LEESTEKST ::
● ● ● ● ●
De noodverordeningen die tot 1 juni van kracht waren, bevatten een kronkel die tot onterechte coronaboetes en een strafblad leidde. Wat ging er mis en hoe valt dit te herstellen?
Wat mag precies wel onder de noodverordeningen, en wat niet? Heel wat Nederlanders hebben zich die vraag gesteld de laatste tijd. Burgers, handhavers, juristen, journalisten, volksvertegenwoordigers en bestuurders: iedereen deed z’n best, maar kwamen we ook ergens? Vaak wel, maar één onderdeel bleef tot het laatst toe glibberig en akelig pijnlijk voor alle deelnemers: de zeephelling.
Samenkomsten en groepsvorming
Deze zeephelling draaide in de kern om de volgende vraag: mag je met drie of meer mensen in de openbare ruimte samen zijn, mits daarbij anderhalve meter afstand wordt gerespecteerd? De begrippen ‘samenkomsten’ en ‘groepsvorming’ staan hierin centraal. Wie de helling op klauterde of dacht bijna boven te zijn, ging geheid weer onderuit. Er viel geen grip op te krijgen.
● ● ● ● ●
FRAGMENTEN GEGEVENS ::

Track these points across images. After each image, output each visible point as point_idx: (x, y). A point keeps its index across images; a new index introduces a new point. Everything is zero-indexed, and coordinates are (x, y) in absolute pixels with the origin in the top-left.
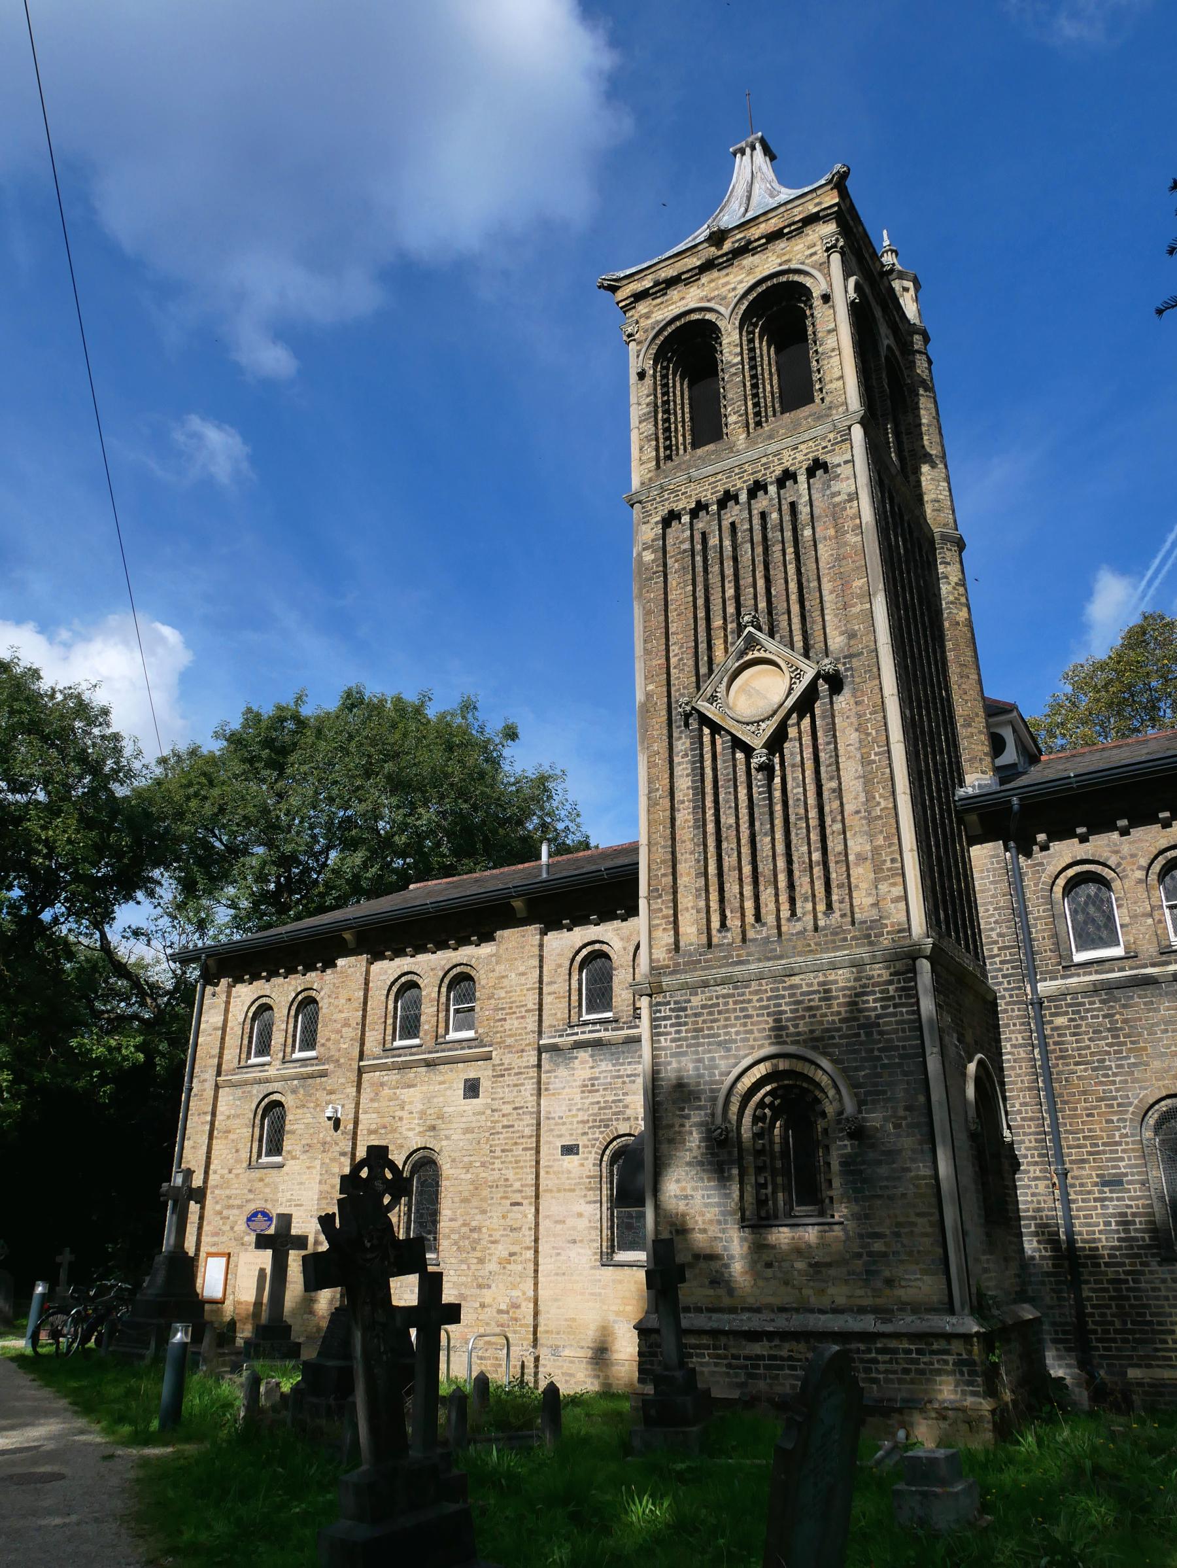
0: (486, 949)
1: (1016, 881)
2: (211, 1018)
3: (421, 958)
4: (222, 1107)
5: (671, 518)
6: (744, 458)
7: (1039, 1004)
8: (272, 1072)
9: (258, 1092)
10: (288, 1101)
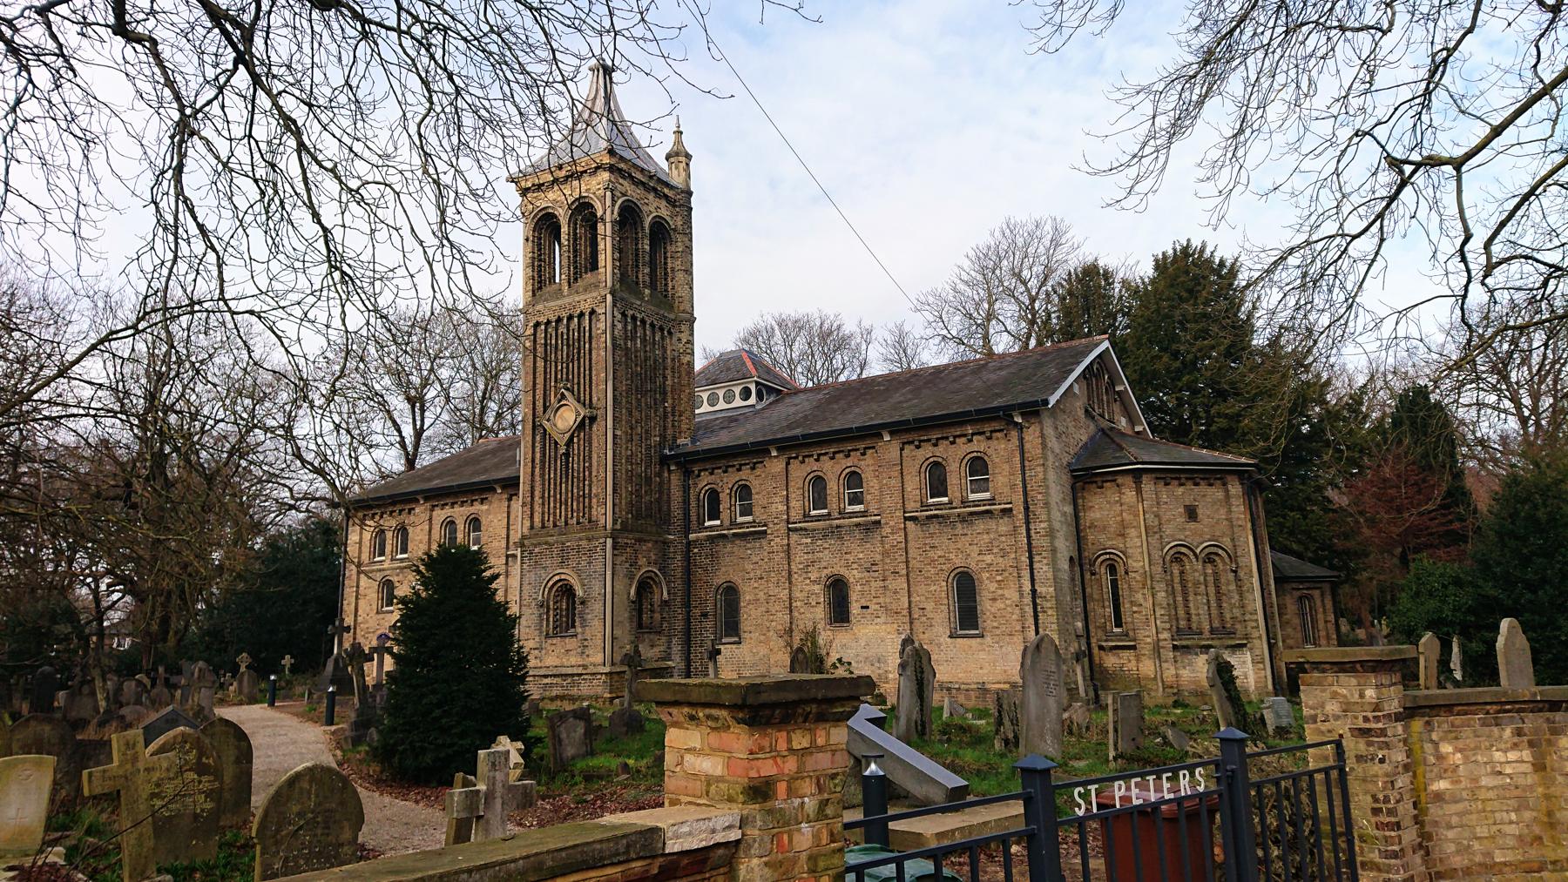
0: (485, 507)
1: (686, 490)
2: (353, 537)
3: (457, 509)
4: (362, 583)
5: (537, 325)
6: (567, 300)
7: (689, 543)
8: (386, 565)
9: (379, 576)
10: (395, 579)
● ● ● ● ●
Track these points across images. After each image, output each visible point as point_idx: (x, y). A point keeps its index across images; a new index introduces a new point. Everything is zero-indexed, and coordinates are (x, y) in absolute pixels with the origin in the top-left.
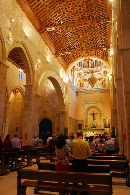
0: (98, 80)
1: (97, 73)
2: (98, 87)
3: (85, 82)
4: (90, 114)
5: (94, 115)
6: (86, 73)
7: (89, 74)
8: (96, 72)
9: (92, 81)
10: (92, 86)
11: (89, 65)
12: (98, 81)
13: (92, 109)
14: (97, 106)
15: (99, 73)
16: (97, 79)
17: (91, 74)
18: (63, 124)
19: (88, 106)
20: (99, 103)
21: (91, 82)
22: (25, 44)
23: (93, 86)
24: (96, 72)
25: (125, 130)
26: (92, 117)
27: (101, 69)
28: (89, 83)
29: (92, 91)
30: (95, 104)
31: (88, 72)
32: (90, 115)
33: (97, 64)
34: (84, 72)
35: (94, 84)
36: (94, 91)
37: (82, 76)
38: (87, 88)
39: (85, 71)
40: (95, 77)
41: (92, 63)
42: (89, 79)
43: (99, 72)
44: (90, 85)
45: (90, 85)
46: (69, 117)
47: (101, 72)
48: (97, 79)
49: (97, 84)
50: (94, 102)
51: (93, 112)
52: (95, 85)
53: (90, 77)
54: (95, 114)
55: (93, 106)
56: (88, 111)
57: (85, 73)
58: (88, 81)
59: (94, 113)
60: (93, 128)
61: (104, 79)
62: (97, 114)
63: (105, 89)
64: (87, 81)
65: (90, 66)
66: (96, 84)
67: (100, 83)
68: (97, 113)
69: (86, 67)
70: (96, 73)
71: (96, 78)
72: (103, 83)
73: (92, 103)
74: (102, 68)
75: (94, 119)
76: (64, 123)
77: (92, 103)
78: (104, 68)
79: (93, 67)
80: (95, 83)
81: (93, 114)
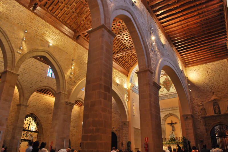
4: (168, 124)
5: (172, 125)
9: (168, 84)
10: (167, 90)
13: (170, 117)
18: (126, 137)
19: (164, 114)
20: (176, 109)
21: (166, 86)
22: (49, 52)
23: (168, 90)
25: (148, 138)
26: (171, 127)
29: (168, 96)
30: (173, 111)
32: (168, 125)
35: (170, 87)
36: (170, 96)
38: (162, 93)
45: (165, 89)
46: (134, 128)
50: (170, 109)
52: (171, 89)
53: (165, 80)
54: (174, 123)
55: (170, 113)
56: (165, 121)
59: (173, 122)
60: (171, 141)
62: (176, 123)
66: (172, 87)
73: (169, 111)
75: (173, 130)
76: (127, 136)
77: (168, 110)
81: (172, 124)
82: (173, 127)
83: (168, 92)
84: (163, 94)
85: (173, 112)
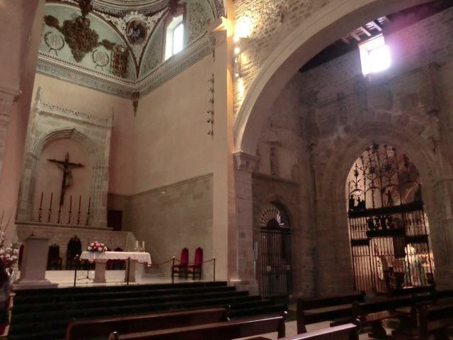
● ● ● ● ●
GEGEVEN OPDRACHT 1 :: Tot welke datum golden de noodverordeningen volgens de leestekst over de coronaboetes?
GEGEVEN OPDRACHT 2 :: Geef uit de leestekst over de coronaboetes het stuk terug dat begint bij de woorden "Wat mag precies" en stopt na "op te krijgen.".

JUIST ANTWOORD 1 :: Tot 1 juni.

JUIST ANTWOORD 2 ::
Wat mag precies wel onder de noodverordeningen, en wat niet? Heel wat Nederlanders hebben zich die vraag gesteld de laatste tijd. Burgers, handhavers, juristen, journalisten, volksvertegenwoordigers en bestuurders: iedereen deed z’n best, maar kwamen we ook ergens? Vaak wel, maar één onderdeel bleef tot het laatst toe glibberig en akelig pijnlijk voor alle deelnemers: de zeephelling.
Samenkomsten en groepsvorming
Deze zeephelling draaide in de kern om de volgende vraag: mag je met drie of meer mensen in de openbare ruimte samen zijn, mits daarbij anderhalve meter afstand wordt gerespecteerd? De begrippen ‘samenkomsten’ en ‘groepsvorming’ staan hierin centraal. Wie de helling op klauterde of dacht bijna boven te zijn, ging geheid weer onderuit. Er viel geen grip op te krijgen.